> [TEXT]:
%%
Bigourdan was recognised for his work and achievements in the form of titles and awards. He was awarded his first Lalande Prize from the Academy of Sciences in 1883 for the work he had done in Martinique, as one of a group of nine, each winning 540 francs. His second Lalande Prize was awarded solely to him, and was given in 1891. The year 1895 saw him make Knight of the Legion of Honour, becoming an Officer in 1919. He won the Valz Prize, awarded by the French Academy of Sciences, in 1886. The Royal Astronomical Society granted him their Gold Medal in 1919. This year also saw him receive the Prix Jules-Janssen, the highest award of the French Astronomical Society.
He was also a member of multiple scientific societies, and held many important roles: he became a member of the Bureau des Longitudes in 1903 and worked to enrich their Annuaire with notices of interesting researches in current astronomy, such as determinations of parallax and classification of stellar spectra; also in 1903, he was elected an Associate of the Royal Astronomical Society; 1904 saw him become a member of the French Academy of Sciences, becoming vice-president in 1923. From its commencement in 1919, Bigourdan served as director of the Bureau International de l'Heure. In 1924, he was made President of the Academy of Sciences and the Institute of France.
%%
> [TASK LIST]:
(1) In the Bigourdan text:
(a) How many francs did each winner of the 1883 Lalande Prize receive?
(b) In what year did Bigourdan become an Officer of the Legion of Honour?
(c) From 1919, what organization did he serve as director?
(2) Does each statement agree with the Bigourdan text? Answer yes or no for each, and quote the words that decide it.
(a) Bigourdan shared his second Lalande Prize with other winners.
(b) He became a member of the Bureau des Longitudes in 1903.
(c) He was vice-president of the French Academy of Sciences before he became a member of it.
The material after this text plays no part in what is asked here.

> [DATA SHOWN]:
%%
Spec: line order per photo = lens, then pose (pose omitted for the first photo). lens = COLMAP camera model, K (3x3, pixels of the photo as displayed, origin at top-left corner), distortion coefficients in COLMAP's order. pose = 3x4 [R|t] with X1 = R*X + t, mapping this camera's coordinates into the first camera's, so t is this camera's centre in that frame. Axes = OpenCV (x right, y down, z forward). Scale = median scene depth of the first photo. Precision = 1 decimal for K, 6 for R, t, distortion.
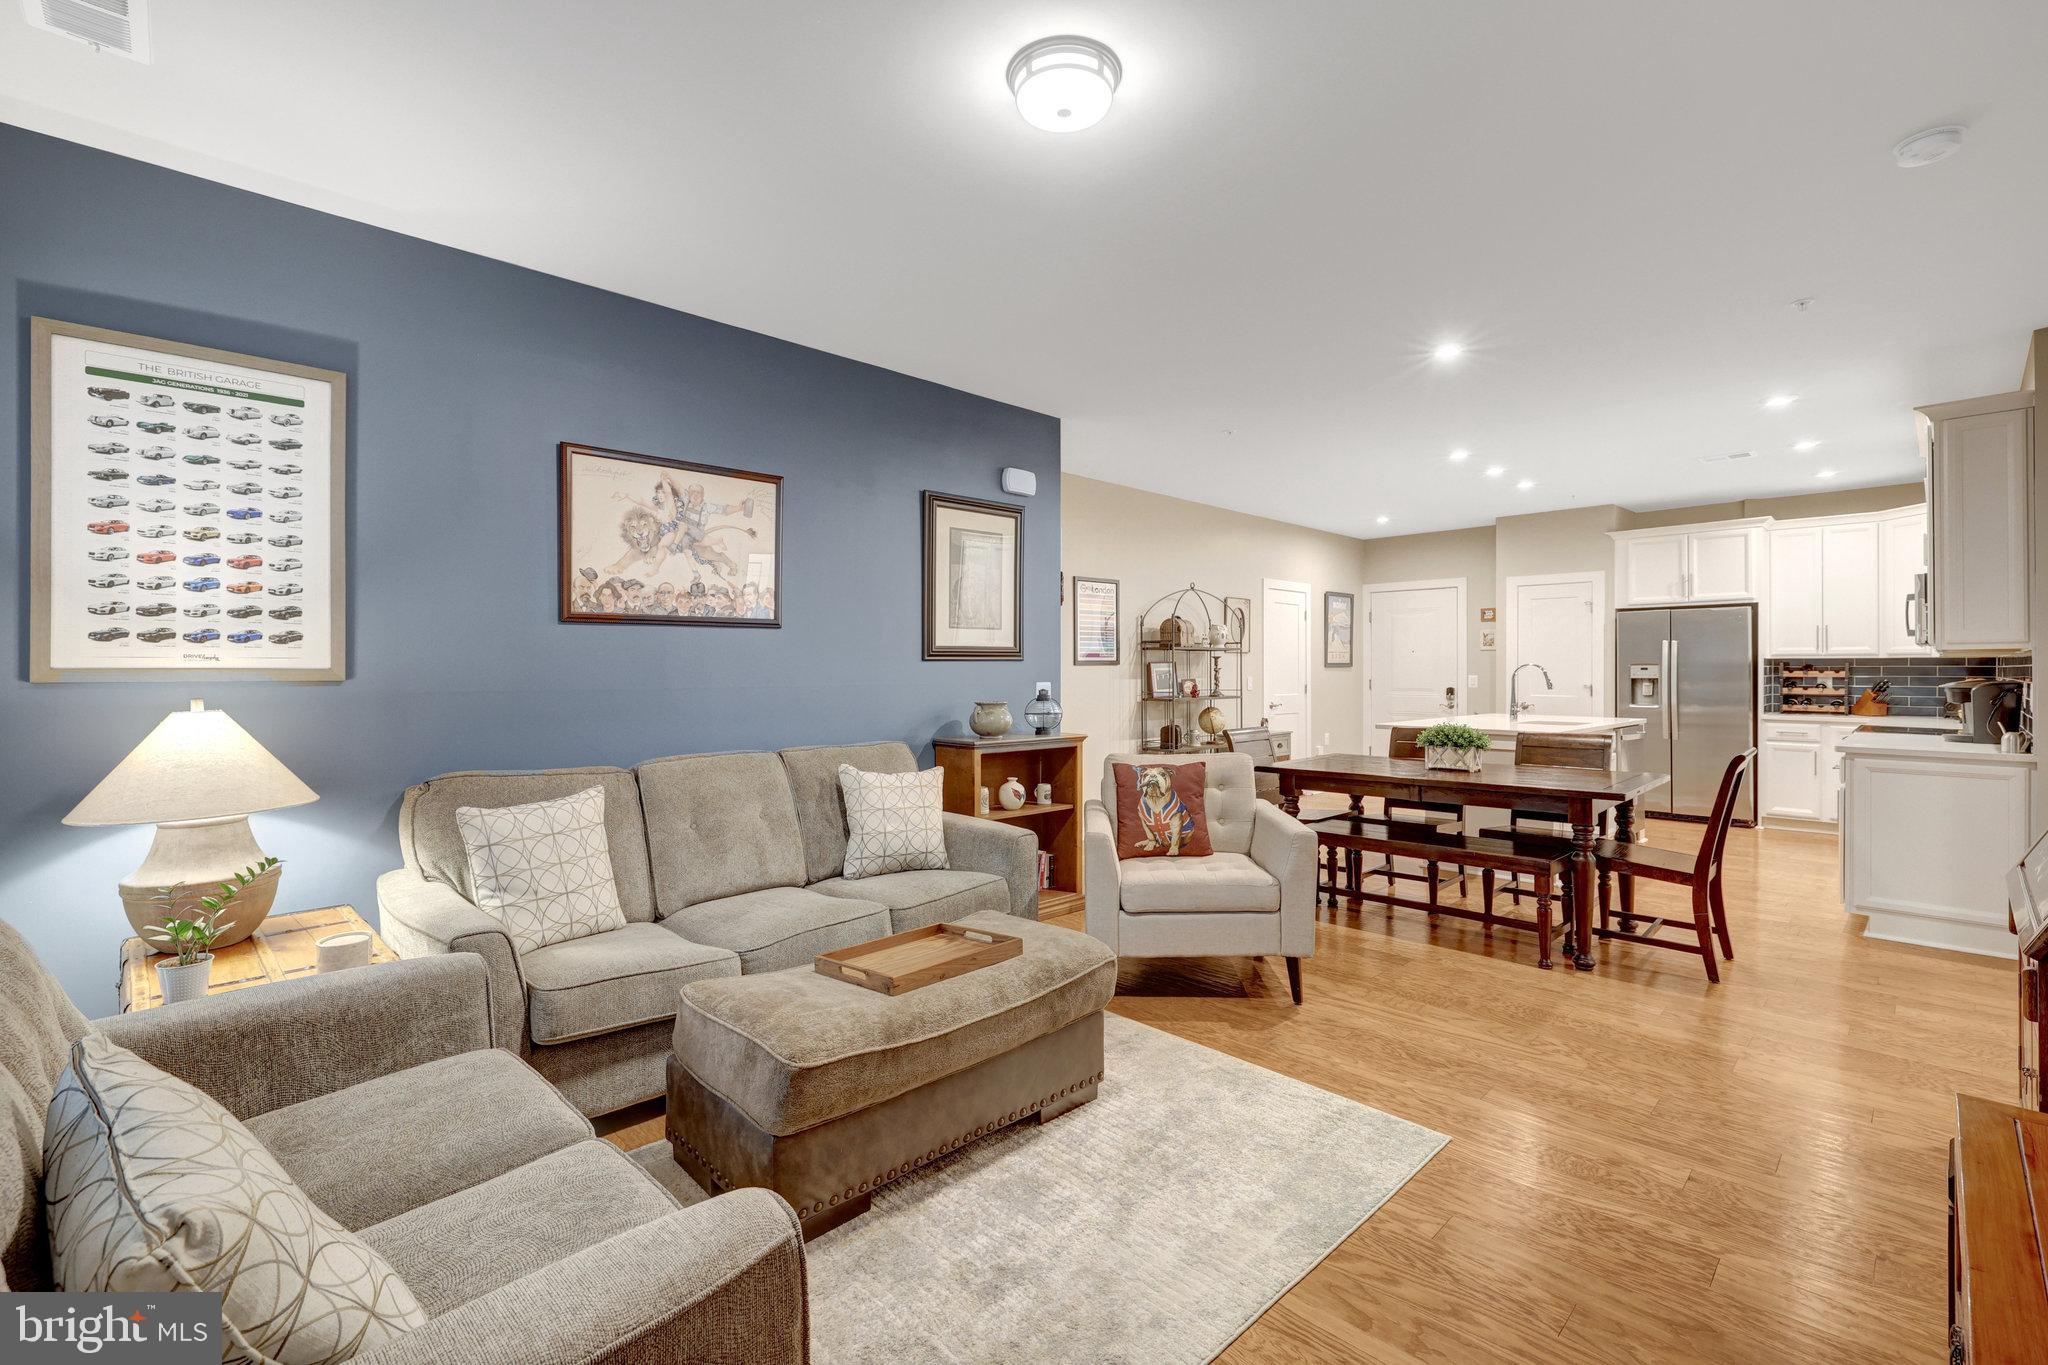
lens RADIAL K [[886.9, 0, 1025.2], [0, 886.9, 668.0], [0, 0, 1]] dist [-0.001506, -0.000306]
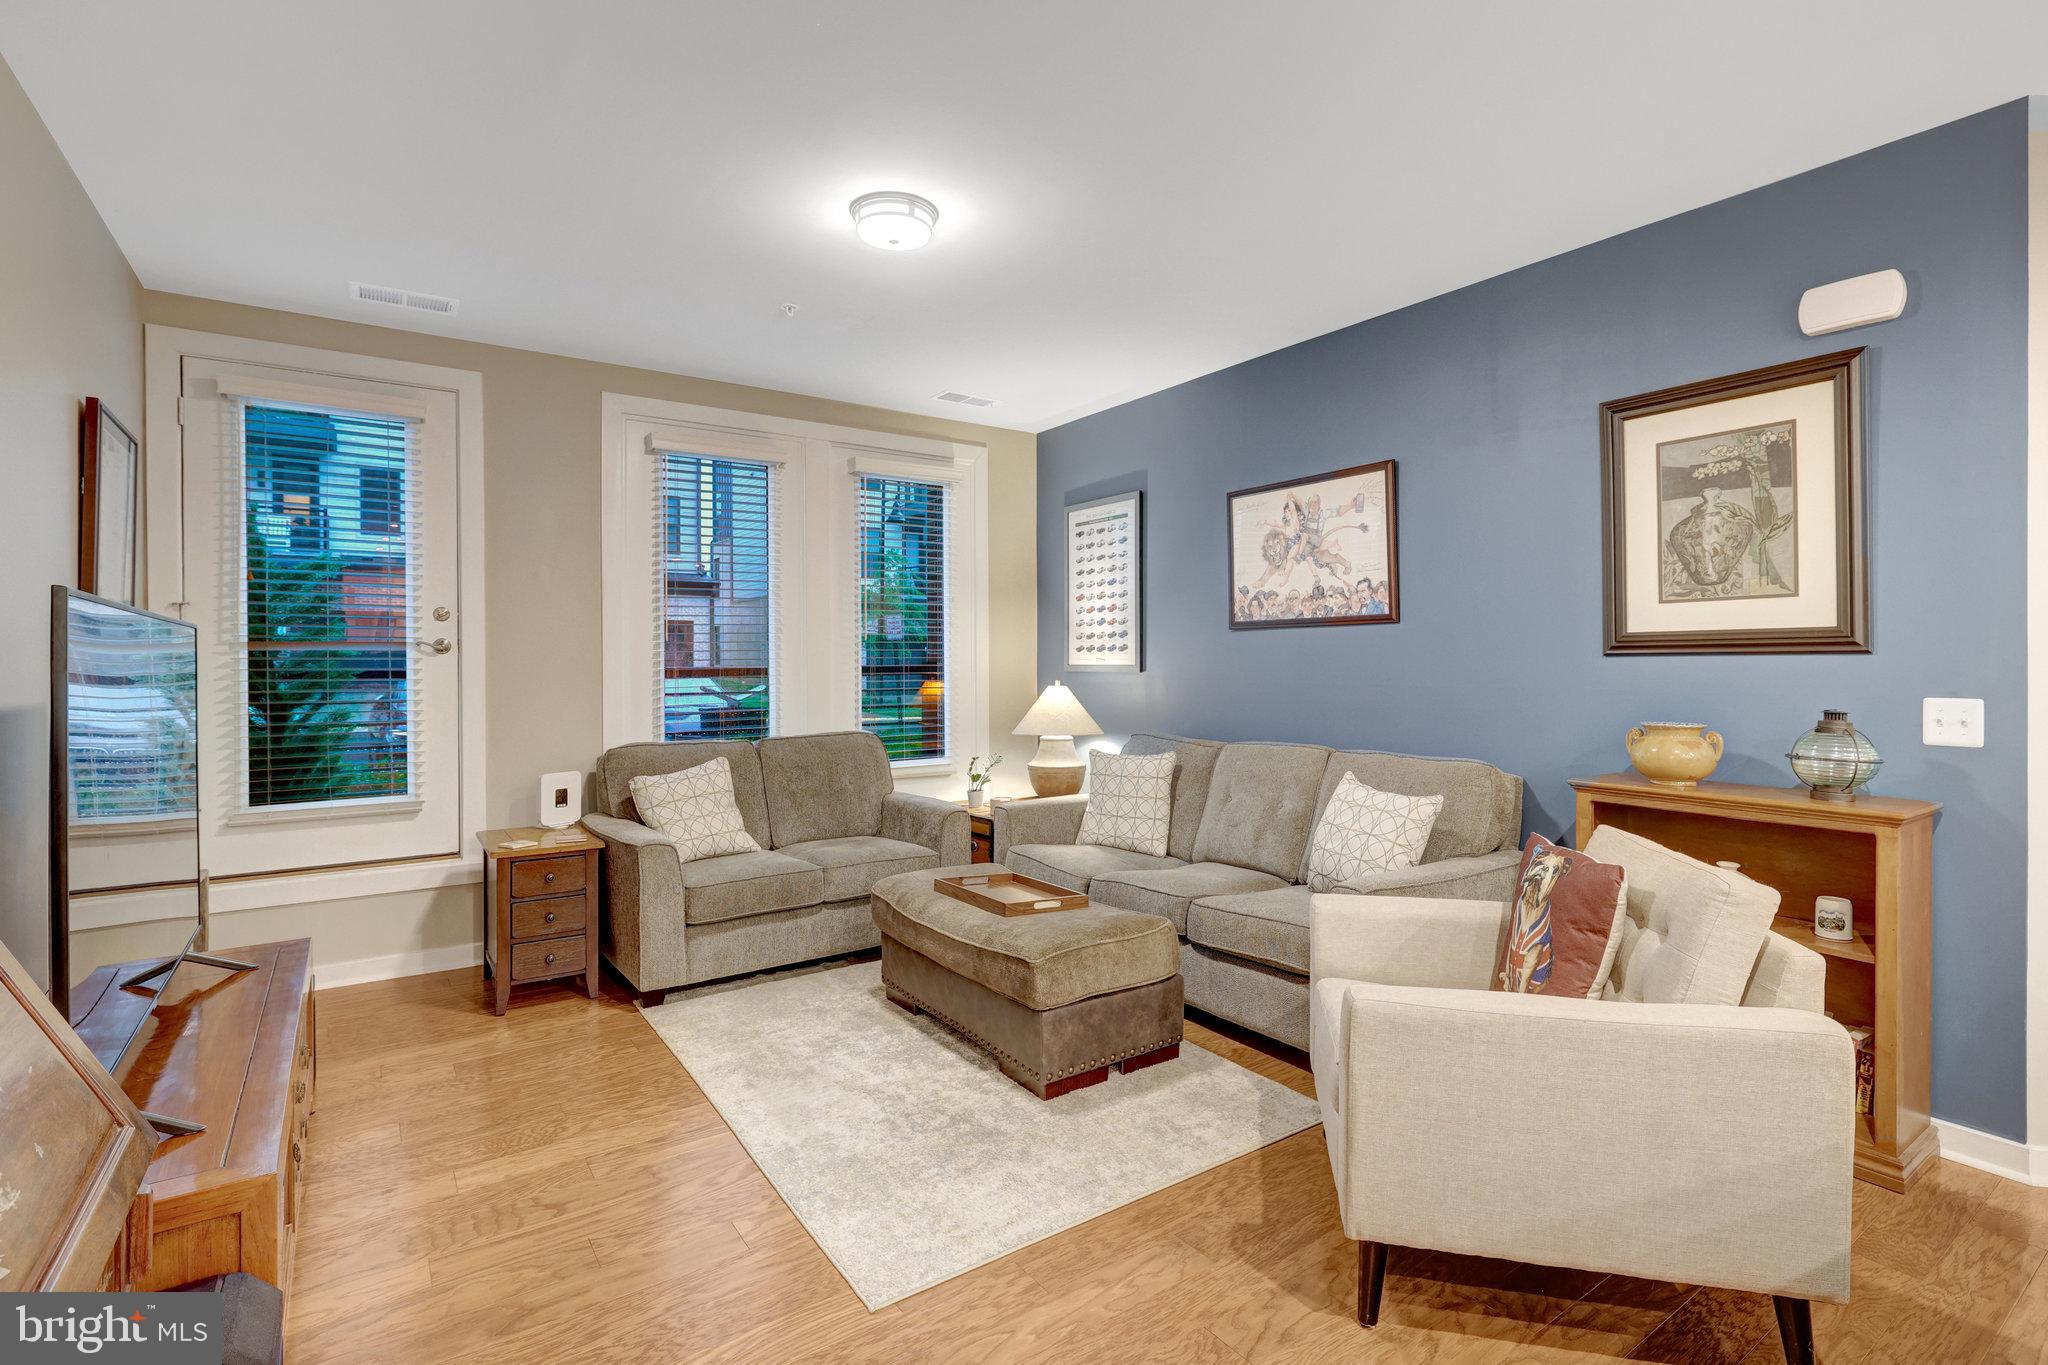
%%
> [SOLUTIONS TO THE EXERCISE]:
(1)
(a) 540 francs
(b) 1919
(c) The Bureau International de l'Heure

(2)
(a) No: "His second Lalande Prize was awarded solely to him"
(b) Yes: "he became a member of the Bureau des Longitudes in 1903"
(c) No: "1904 saw him become a member of the French Academy of Sciences, becoming vice-president in 1923"